Zum Weltfrauentag gewährte das Festival Femme fa Tango Einblick in argentinische Tanzkunst. Männer bekamen ihre eigene Tanzveranstaltung, und am Abend traf man sich dann die Gruppen beim Milonga, das Gelernte auf dem Tanzboden auszuprobieren.

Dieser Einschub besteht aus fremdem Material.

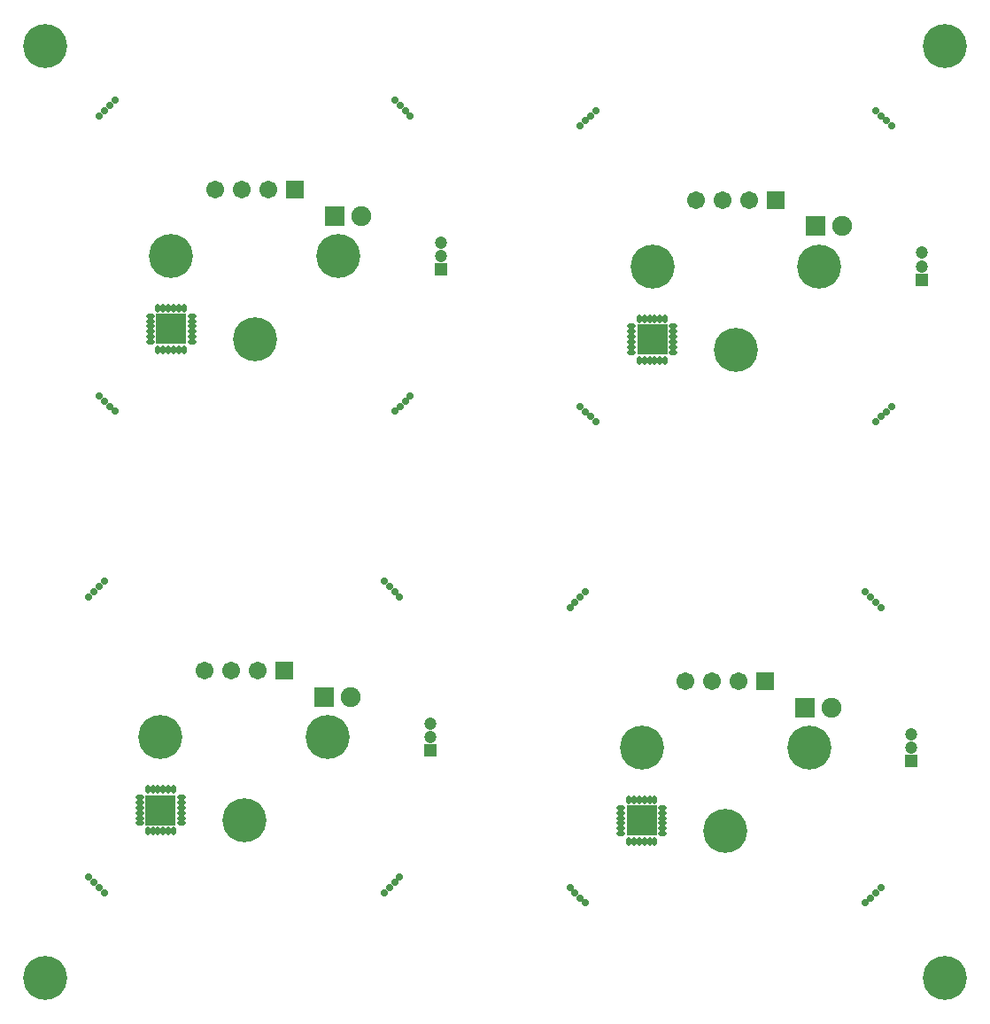
<source format=gts>
G04*
G04 #@! TF.GenerationSoftware,Altium Limited,Altium Designer,22.4.2 (48)*
G04*
G04 Layer_Color=8388736*
%FSLAX25Y25*%
%MOIN*%
G70*
G04*
G04 #@! TF.SameCoordinates,26249B9F-D8ED-40E7-B964-7C6F937C0492*
G04*
G04*
G04 #@! TF.FilePolarity,Negative*
G04*
G01*
G75*
%ADD26O,0.03359X0.01981*%
%ADD27O,0.01981X0.03359*%
%ADD28R,0.11824X0.11824*%
%ADD29C,0.16548*%
%ADD30C,0.02769*%
%ADD31R,0.04737X0.04737*%
%ADD32C,0.04737*%
%ADD33C,0.07493*%
%ADD34R,0.07493X0.07493*%
%ADD35C,0.06706*%
%ADD36R,0.06706X0.06706*%
%ADD37C,0.03162*%
D26*
X224508Y252953D02*
D03*
Y250984D02*
D03*
Y249016D02*
D03*
Y247047D02*
D03*
Y245079D02*
D03*
Y243110D02*
D03*
X240059D02*
D03*
Y245079D02*
D03*
Y247047D02*
D03*
Y249016D02*
D03*
Y250984D02*
D03*
Y252953D02*
D03*
X43406Y256890D02*
D03*
Y254921D02*
D03*
Y252953D02*
D03*
Y250984D02*
D03*
Y249016D02*
D03*
Y247047D02*
D03*
X58957D02*
D03*
Y249016D02*
D03*
Y250984D02*
D03*
Y252953D02*
D03*
Y254921D02*
D03*
Y256890D02*
D03*
X220571Y71850D02*
D03*
Y69882D02*
D03*
Y67913D02*
D03*
Y65945D02*
D03*
Y63976D02*
D03*
Y62008D02*
D03*
X236122D02*
D03*
Y63976D02*
D03*
Y65945D02*
D03*
Y67913D02*
D03*
Y69882D02*
D03*
Y71850D02*
D03*
X39469Y75787D02*
D03*
Y73819D02*
D03*
Y71850D02*
D03*
Y69882D02*
D03*
Y67913D02*
D03*
Y65945D02*
D03*
X55020D02*
D03*
Y67913D02*
D03*
Y69882D02*
D03*
Y71850D02*
D03*
Y73819D02*
D03*
Y75787D02*
D03*
D27*
X227362Y240256D02*
D03*
X229331D02*
D03*
X231299D02*
D03*
X233268D02*
D03*
X235236D02*
D03*
X237205D02*
D03*
Y255807D02*
D03*
X235236D02*
D03*
X233268D02*
D03*
X231299D02*
D03*
X229331D02*
D03*
X227362D02*
D03*
X46260Y244193D02*
D03*
X48228D02*
D03*
X50197D02*
D03*
X52165D02*
D03*
X54134D02*
D03*
X56102D02*
D03*
Y259744D02*
D03*
X54134D02*
D03*
X52165D02*
D03*
X50197D02*
D03*
X48228D02*
D03*
X46260D02*
D03*
X223425Y59153D02*
D03*
X225394D02*
D03*
X227362D02*
D03*
X229331D02*
D03*
X231299D02*
D03*
X233268D02*
D03*
Y74705D02*
D03*
X231299D02*
D03*
X229331D02*
D03*
X227362D02*
D03*
X225394D02*
D03*
X223425D02*
D03*
X42323Y63090D02*
D03*
X44291D02*
D03*
X46260D02*
D03*
X48228D02*
D03*
X50197D02*
D03*
X52165D02*
D03*
Y78642D02*
D03*
X50197D02*
D03*
X48228D02*
D03*
X46260D02*
D03*
X44291D02*
D03*
X42323D02*
D03*
D28*
X232283Y248031D02*
D03*
X51181Y251969D02*
D03*
X228346Y66929D02*
D03*
X47244Y70866D02*
D03*
D29*
X3937Y7874D02*
D03*
X342520Y7874D02*
D03*
X342520Y358268D02*
D03*
X3937Y358268D02*
D03*
X263779Y244094D02*
D03*
X295276Y275590D02*
D03*
X232283D02*
D03*
X82677Y248031D02*
D03*
X114173Y279528D02*
D03*
X51181D02*
D03*
X259842Y62992D02*
D03*
X291339Y94488D02*
D03*
X228346D02*
D03*
X78740Y66929D02*
D03*
X110236Y98425D02*
D03*
X47244D02*
D03*
D30*
X322295Y328278D02*
D03*
X320421Y330288D02*
D03*
X318477Y332231D02*
D03*
X316467Y334106D02*
D03*
X205264Y328278D02*
D03*
X207139Y330288D02*
D03*
X209082Y332231D02*
D03*
X211092Y334106D02*
D03*
Y217075D02*
D03*
X209082Y218950D02*
D03*
X207139Y220893D02*
D03*
X205264Y222903D02*
D03*
X322295D02*
D03*
X320421Y220893D02*
D03*
X318477Y218950D02*
D03*
X316467Y217075D02*
D03*
X141192Y332215D02*
D03*
X139318Y334225D02*
D03*
X137375Y336169D02*
D03*
X135365Y338043D02*
D03*
X24162Y332215D02*
D03*
X26036Y334225D02*
D03*
X27980Y336169D02*
D03*
X29990Y338043D02*
D03*
Y221012D02*
D03*
X27980Y222887D02*
D03*
X26036Y224830D02*
D03*
X24162Y226840D02*
D03*
X141192D02*
D03*
X139318Y224830D02*
D03*
X137375Y222887D02*
D03*
X135365Y221012D02*
D03*
X318358Y147176D02*
D03*
X316483Y149186D02*
D03*
X314540Y151129D02*
D03*
X312530Y153004D02*
D03*
X201327Y147176D02*
D03*
X203202Y149186D02*
D03*
X205145Y151129D02*
D03*
X207155Y153004D02*
D03*
Y35973D02*
D03*
X205145Y37847D02*
D03*
X203202Y39791D02*
D03*
X201327Y41801D02*
D03*
X318358D02*
D03*
X316483Y39791D02*
D03*
X314540Y37847D02*
D03*
X312530Y35973D02*
D03*
X131428Y39910D02*
D03*
X133438Y41784D02*
D03*
X135381Y43728D02*
D03*
X137256Y45738D02*
D03*
X20225D02*
D03*
X22099Y43728D02*
D03*
X24043Y41784D02*
D03*
X26053Y39910D02*
D03*
Y156941D02*
D03*
X24043Y155066D02*
D03*
X22099Y153123D02*
D03*
X20225Y151113D02*
D03*
X131428Y156941D02*
D03*
X133438Y155066D02*
D03*
X135381Y153123D02*
D03*
X137256Y151113D02*
D03*
D31*
X333780Y270590D02*
D03*
X152677Y274528D02*
D03*
X329842Y89488D02*
D03*
X148740Y93425D02*
D03*
D32*
X333780Y275590D02*
D03*
Y280591D02*
D03*
X152677Y279528D02*
D03*
Y284528D02*
D03*
X329842Y94488D02*
D03*
Y99488D02*
D03*
X148740Y98425D02*
D03*
Y103425D02*
D03*
D33*
X303780Y290591D02*
D03*
X122677Y294528D02*
D03*
X299843Y109488D02*
D03*
X118740Y113425D02*
D03*
D34*
X293779Y290591D02*
D03*
X112677Y294528D02*
D03*
X289843Y109488D02*
D03*
X108740Y113425D02*
D03*
D35*
X248780Y300590D02*
D03*
X258780D02*
D03*
X268779D02*
D03*
X67677Y304528D02*
D03*
X77677D02*
D03*
X87677D02*
D03*
X244843Y119488D02*
D03*
X254842D02*
D03*
X264843D02*
D03*
X63740Y123425D02*
D03*
X73740D02*
D03*
X83740D02*
D03*
D36*
X278780Y300590D02*
D03*
X97677Y304528D02*
D03*
X274843Y119488D02*
D03*
X93740Y123425D02*
D03*
D37*
X234646Y250394D02*
D03*
X229921D02*
D03*
Y245669D02*
D03*
X234646D02*
D03*
X53543Y254331D02*
D03*
X48819D02*
D03*
Y249606D02*
D03*
X53543D02*
D03*
X230709Y69291D02*
D03*
X225984D02*
D03*
Y64567D02*
D03*
X230709D02*
D03*
X49606Y73228D02*
D03*
X44882D02*
D03*
Y68504D02*
D03*
X49606D02*
D03*
M02*

</source>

Stuttgart-Süd - Ihr müsst euch vorstellen, dass ihr euch in Honig bewegt. Oder im Wasser. Nicht in der Luft“, versucht Liane Schieferstein das Körpergefühl in Worte zu fassen, dass sie ihren Kursteilnehmerinnen vermitteln möchte. In ihrem Workshop am Samstagnachmittag geht es der Tango-Lehrerin um Zug und Druck, um das Wechselspiel der Kräfte, dass sich beim Tanz entwickelt: Die Übungen, behutsame Versuche, den Partner zu lenken oder ihm zu folgen, zeigen, wie sehr es beim populären argentinischen Tanz auf Feinheiten ankommt. Der Mann mit dem verwegenen Hut und der Rose zwischen den Zähnen, der die Dame herumschleudert sei ein Klischee.

 

Kommunikation zwischen den Tanzenden

Im Cielo an der Dornhaldenstraße hätte er am Wochenende sowieso Hausverbot. Das Femme faTango Festival richtete sich speziell an Tänzerinnen. „Ich habe Frauen in der Tangoszene immer vor allem als Konkurrentinnen um Tänzer erlebt“, blickt Schieferstein zurück. „Die meisten Bekanntschaften bestehen zwischen Männern und Frauen, weil sie eben auch gemeinsam tanzen. Ich fand es aber wichtig, einen Rahmen zu schaffen, in dem sich auch die Tänzerinnen untereinander kennenlernen können.“

Als die studierte Romanistin und Politologin das Festival ins Leben rief, hatte sie die Hoffnung, eine andere Tanzschule würde mit einem Pendant für Männer nachziehen. Das sei dann leider doch nicht passiert, stellt sie fest. So passte sie ihr Konzept an. Die vierte Auflage des Workshop- und Tanzwochenendes umfasst auch Angebote für den Herrn. Während die sieben Damen im Cielo die Nuancen zwischen Sog und Druck ausloten, üben die Herren im Lalotango an der Böblingerstraße unter dem Motto Homme faTango eifrig Schrittfolgen.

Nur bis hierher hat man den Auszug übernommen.